As someone who’s now writing a lot of documentation, I find myself quite obviously falling in the same pitfall as everybody else. A guideline or reference is nice but:
      1- Nothing forces or informs me when I deviate from those.
      2- I need to make a very conscious effort to go and check those guidelines
And, let’s be honest: if I am pressured by time, I often don’t do it.
And there’s also the issue of the template evolution. You don’t want to process all your existing document manually, do you?

Is there a solution?

Yes, there is. I’ll now present it.
It starts with leveraging software capabilities and especially automation. You’ll see this can actually help us address both issues.

Regarding the issue of information correctness:

The first critical step is to identify or create a descriptive metadata format for our design data. Those descriptive metadata will allow our computers to understand two critical information about our design data, structure and semantics.

The second step is to identify or create a software solution which can leverage this metadata format. This must allow us to create, visualize, edit this format, and integrate it with our design environment. Integration is mostly about being able to read and write a strategic subset of design data. This way your descriptive metadata will provide an accurate description of your actual design data.

Ideally this software solution should provide a customer API. A good API allows a more flexible and detailed integration.

To create documentation for semiconductor components (IP, SoCs), a datasheet is the most obvious but not the only existing type of documentation. In this context, the best available design metadata format for such documentation is IP-XACT (IEEE-1685).

I won’t go here in the details of this format; it has its pros and cons, strengths and weaknesses like any format.
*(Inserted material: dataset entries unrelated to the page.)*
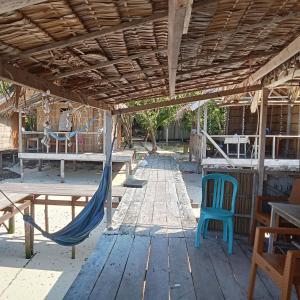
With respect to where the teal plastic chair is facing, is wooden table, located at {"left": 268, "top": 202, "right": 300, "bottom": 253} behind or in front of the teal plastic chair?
in front

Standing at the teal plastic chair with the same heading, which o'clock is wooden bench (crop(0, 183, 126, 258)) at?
The wooden bench is roughly at 4 o'clock from the teal plastic chair.

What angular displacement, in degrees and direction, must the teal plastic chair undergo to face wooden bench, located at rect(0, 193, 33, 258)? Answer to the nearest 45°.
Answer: approximately 90° to its right

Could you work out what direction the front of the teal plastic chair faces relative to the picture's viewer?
facing the viewer

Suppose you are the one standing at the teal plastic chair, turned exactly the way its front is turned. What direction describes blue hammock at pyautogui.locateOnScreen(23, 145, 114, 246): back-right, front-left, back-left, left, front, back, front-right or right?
right
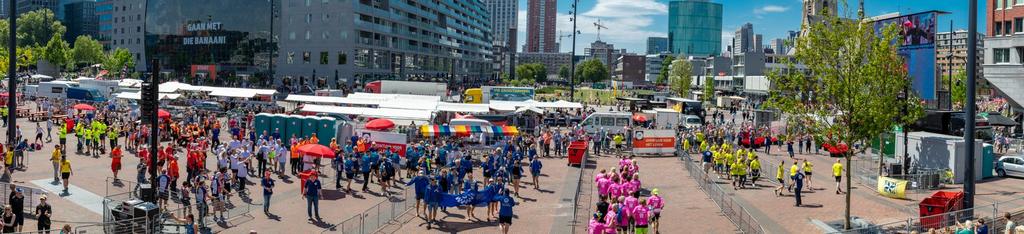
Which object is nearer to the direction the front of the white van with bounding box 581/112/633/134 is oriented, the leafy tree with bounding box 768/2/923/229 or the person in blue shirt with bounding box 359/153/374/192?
the person in blue shirt

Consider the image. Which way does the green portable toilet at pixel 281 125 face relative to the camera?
toward the camera

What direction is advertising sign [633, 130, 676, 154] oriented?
toward the camera

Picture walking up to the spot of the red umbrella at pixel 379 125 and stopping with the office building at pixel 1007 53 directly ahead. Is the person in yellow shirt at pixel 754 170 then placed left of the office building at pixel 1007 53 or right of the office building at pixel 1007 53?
right

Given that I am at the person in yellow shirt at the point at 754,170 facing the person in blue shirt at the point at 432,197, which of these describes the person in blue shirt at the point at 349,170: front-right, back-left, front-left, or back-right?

But the simple fact that it’s an undisputed and widely adopted standard worldwide makes it the perfect candidate.

To solve this issue, two possible solutions come to mind: either an IP-XACT design environment which can generate documentation, or a documentation environment which can import IP-XACT.
The first option could be good enough if we don’t need to add any content to the information coming out of IP-XACT. Since this is rarely the case and since we want to address the template issue for all content, I would recommend the second option.

Regarding the document look and style issue:

Here, the first step, obviously, is to define one or multiple company templates we want to use for the various published documents.
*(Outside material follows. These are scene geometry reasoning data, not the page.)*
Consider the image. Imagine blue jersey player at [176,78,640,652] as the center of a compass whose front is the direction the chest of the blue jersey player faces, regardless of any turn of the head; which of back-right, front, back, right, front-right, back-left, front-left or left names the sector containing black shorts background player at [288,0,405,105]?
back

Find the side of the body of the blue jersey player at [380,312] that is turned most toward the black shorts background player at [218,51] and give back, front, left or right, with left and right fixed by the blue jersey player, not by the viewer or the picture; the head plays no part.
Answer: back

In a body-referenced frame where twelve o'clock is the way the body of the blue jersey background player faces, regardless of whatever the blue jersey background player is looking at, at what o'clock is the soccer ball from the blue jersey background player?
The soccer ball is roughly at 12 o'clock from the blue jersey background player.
The main step, however, in this case is mostly about the software solution. We can use various publication standards like DITA for example to facilitate the process but even with them a good software solution is the key. This solution must provide a set of critical features:
  • Capability to integrate content into a predefined template.
  • Control rules embedded into the solution to guide user on the proper template usage.
  • Capability to update the template on previously publish document.
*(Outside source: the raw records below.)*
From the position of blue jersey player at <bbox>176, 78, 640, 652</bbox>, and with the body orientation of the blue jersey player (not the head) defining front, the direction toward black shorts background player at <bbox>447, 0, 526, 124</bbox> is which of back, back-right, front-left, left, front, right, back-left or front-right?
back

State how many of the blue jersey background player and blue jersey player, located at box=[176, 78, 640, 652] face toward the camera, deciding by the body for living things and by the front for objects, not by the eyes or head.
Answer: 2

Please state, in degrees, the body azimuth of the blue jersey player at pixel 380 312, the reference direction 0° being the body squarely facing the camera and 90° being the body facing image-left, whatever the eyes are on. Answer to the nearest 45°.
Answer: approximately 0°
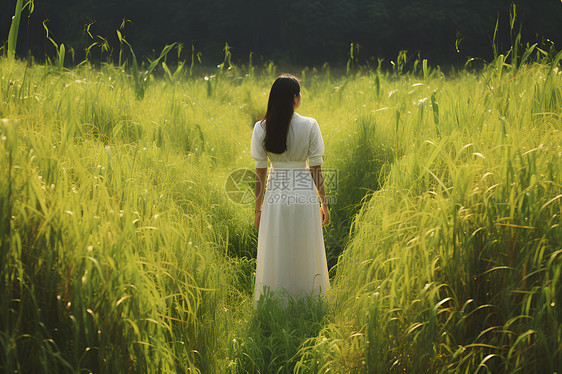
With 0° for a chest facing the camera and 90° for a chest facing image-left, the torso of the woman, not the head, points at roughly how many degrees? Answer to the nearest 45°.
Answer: approximately 180°

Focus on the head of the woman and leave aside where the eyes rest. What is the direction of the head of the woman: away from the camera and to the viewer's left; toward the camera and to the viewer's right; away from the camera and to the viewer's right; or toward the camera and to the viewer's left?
away from the camera and to the viewer's right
  • Using a software solution to automate the translation of your content from one format to another not only avoids inconsistencies, but it also saves a lot of time for the original document creation. This solution can also guide the user to integrate content in a controlled template, thus ensuring a unified look and feel with minimal effort.
    This guarantees your customer an accurate and easy-to-read document while saving your teams time and hassle. It’s a clear win-win situation.

    Going Further

    We’ve looked at the initial datasheet creation for a single element, but there’s obviously more to it in the bigger picture. As your design data evolves, a deliverable is often composed of multiple elements with a dedicated configuration. You may need or want to trace the actual evolution of your content and generate reports.
    All those things and more should be provided by a global publication document, the datasheet generation being an essential but small part of this process.
    I won’t go into those considerations here, but know that some of the tools mentioned above provide those capabilities and integrate your datasheet generation process in a larger picture solution.